A FRAMEWORK FOR GENERIC SPATIAL SEARCH IN 3D POINT CLOUDS

Abstract. Modern data acquisition with active or passive photogrammetric imaging techniques generally results in 3D point clouds. Depending on the acquisition or processing method, the spacing of the individual points is either uniform or irregular. In the latter case, the neighbourhood definition like for digital images (4- or 8-neighbourhood, etc.) cannot be applied. Instead, analysis requires a local point neighbourhood. The local point neighbourhood with conventional k-nearest neighbour or fixed distance searches often produce sub-optimal results suffering from the inhomogeneous point distribution. In this article, we generalize the neighbourhood definition and present a generic spatial search framework which explicitly deals with arbitrary point patterns and aims at optimizing local point selection for specific processing tasks like interpolation, surface normal estimation and point feature extraction, spatial segmentation, and such like.

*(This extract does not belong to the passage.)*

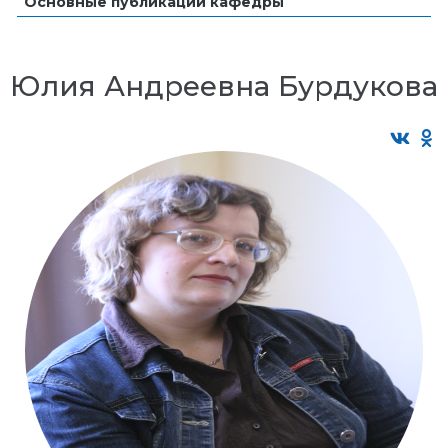
Основные публикации кафедры
Юлия Андреевна Бурдукова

The framework provides atomic 2D and 3D search strategies, (i) k-nearest neighbour, (ii) region query, (iii) cell based selection, and (iv) quadrant/octant based selection. It allows to freely combine the individual strategies to form complex, conditional search queries as well as specifically tailored point sub-selection. The benefits of such a comprehensive neighbourhood search approach are showcased for feature extraction and surface interpolation of irregularly distributed points.